TASK GOAL: Drop the pictures, then extract the listing word for word.

RECORDED DATA:
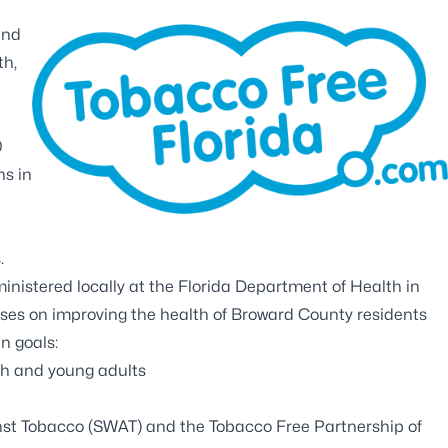
and
th,
0
hs in
.
inistered locally at the Florida Department of Health in
es on improving the health of Broward County residents
n goals:
th and young adults
nst Tobacco (SWAT)
and the
Tobacco Free Partnership of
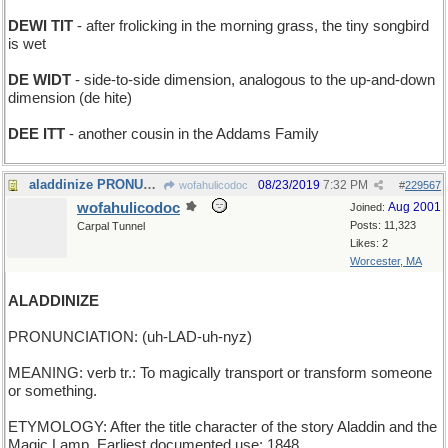
DEWI TIT
- after frolicking in the morning grass, the tiny songbird
is wet
DE WIDT
- side-to-side dimension, analogous to the up-and-down
dimension (de hite)
DEE ITT
- another cousin in the Addams Family
aladdinize PRONUNCIATION: (uh-LAD-uh-nyz) MEANIN
08/23/2019
7:32 PM
wofahulicodoc
#
229567
wofahulicodoc
Aug 2001
Joined:
Posts: 11,323
Carpal Tunnel
Likes: 2
Worcester, MA
ALADDINIZE
PRONUNCIATION: (uh-LAD-uh-nyz)
MEANING: verb tr.: To magically transport or transform someone
or something.
ETYMOLOGY: After the title character of the story Aladdin and the
Magic Lamp. Earliest documented use: 1848.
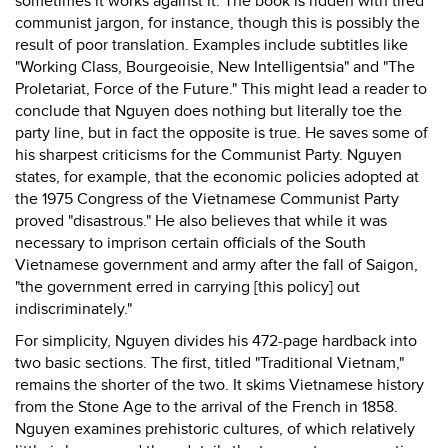
sometimes it works against it. The book is ridden with tired
communist jargon, for instance, though this is possibly the
result of poor translation. Examples include subtitles like
"Working Class, Bourgeoisie, New Intelligentsia" and "The
Proletariat, Force of the Future." This might lead a reader to
conclude that Nguyen does nothing but literally toe the
party line, but in fact the opposite is true. He saves some of
his sharpest criticisms for the Communist Party. Nguyen
states, for example, that the economic policies adopted at
the 1975 Congress of the Vietnamese Communist Party
proved "disastrous." He also believes that while it was
necessary to imprison certain officials of the South
Vietnamese government and army after the fall of Saigon,
"the government erred in carrying [this policy] out
indiscriminately."
For simplicity, Nguyen divides his 472-page hardback into
two basic sections. The first, titled "Traditional Vietnam,"
remains the shorter of the two. It skims Vietnamese history
from the Stone Age to the arrival of the French in 1858.
Nguyen examines prehistoric cultures, of which relatively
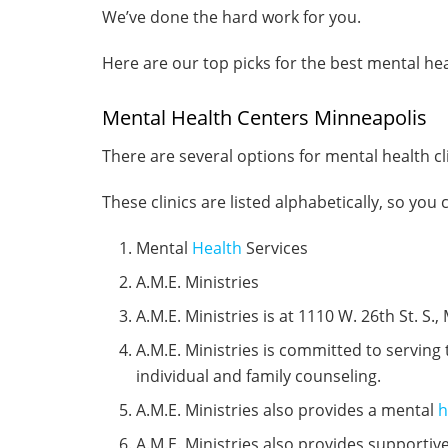
We’ve done the hard work for you.
Here are our top picks for the best mental heal
Mental Health Centers Minneapolis
There are several options for mental health cli
These clinics are listed alphabetically, so you
Mental
Health
Services
A.M.E. Ministries
A.M.E. Ministries is at 1110 W. 26th St. S.
A.M.E. Ministries is committed to serving 
individual and family counseling.
A.M.E. Ministries also provides a mental
h
A.M.E. Ministries also provides supportiv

TASK SOLUTION:
and
th,
0
hs in
.
inistered locally at the Florida Department of Health in
es on improving the health of Broward County residents
n goals:
th and young adults
nst Tobacco (SWAT)
and the
Tobacco Free Partnership of
DEWI TIT
- after frolicking in the morning grass, the tiny songbird
is wet
DE WIDT
- side-to-side dimension, analogous to the up-and-down
dimension (de hite)
DEE ITT
- another cousin in the Addams Family
aladdinize PRONUNCIATION: (uh-LAD-uh-nyz) MEANIN
08/23/2019
7:32 PM
wofahulicodoc
#
229567
wofahulicodoc
Aug 2001
Joined:
Posts: 11,323
Carpal Tunnel
Likes: 2
Worcester, MA
ALADDINIZE
PRONUNCIATION: (uh-LAD-uh-nyz)
MEANING: verb tr.: To magically transport or transform someone
or something.
ETYMOLOGY: After the title character of the story Aladdin and the
Magic Lamp. Earliest documented use: 1848.
sometimes it works against it. The book is ridden with tired
communist jargon, for instance, though this is possibly the
result of poor translation. Examples include subtitles like
"Working Class, Bourgeoisie, New Intelligentsia" and "The
Proletariat, Force of the Future." This might lead a reader to
conclude that Nguyen does nothing but literally toe the
party line, but in fact the opposite is true. He saves some of
his sharpest criticisms for the Communist Party. Nguyen
states, for example, that the economic policies adopted at
the 1975 Congress of the Vietnamese Communist Party
proved "disastrous." He also believes that while it was
necessary to imprison certain officials of the South
Vietnamese government and army after the fall of Saigon,
"the government erred in carrying [this policy] out
indiscriminately."
For simplicity, Nguyen divides his 472-page hardback into
two basic sections. The first, titled "Traditional Vietnam,"
remains the shorter of the two. It skims Vietnamese history
from the Stone Age to the arrival of the French in 1858.
Nguyen examines prehistoric cultures, of which relatively
We’ve done the hard work for you.
Here are our top picks for the best mental heal
Mental Health Centers Minneapolis
There are several options for mental health cli
These clinics are listed alphabetically, so you
Mental
Health
Services
A.M.E. Ministries
A.M.E. Ministries is at 1110 W. 26th St. S.
A.M.E. Ministries is committed to serving 
individual and family counseling.
A.M.E. Ministries also provides a mental
h
A.M.E. Ministries also provides supportiv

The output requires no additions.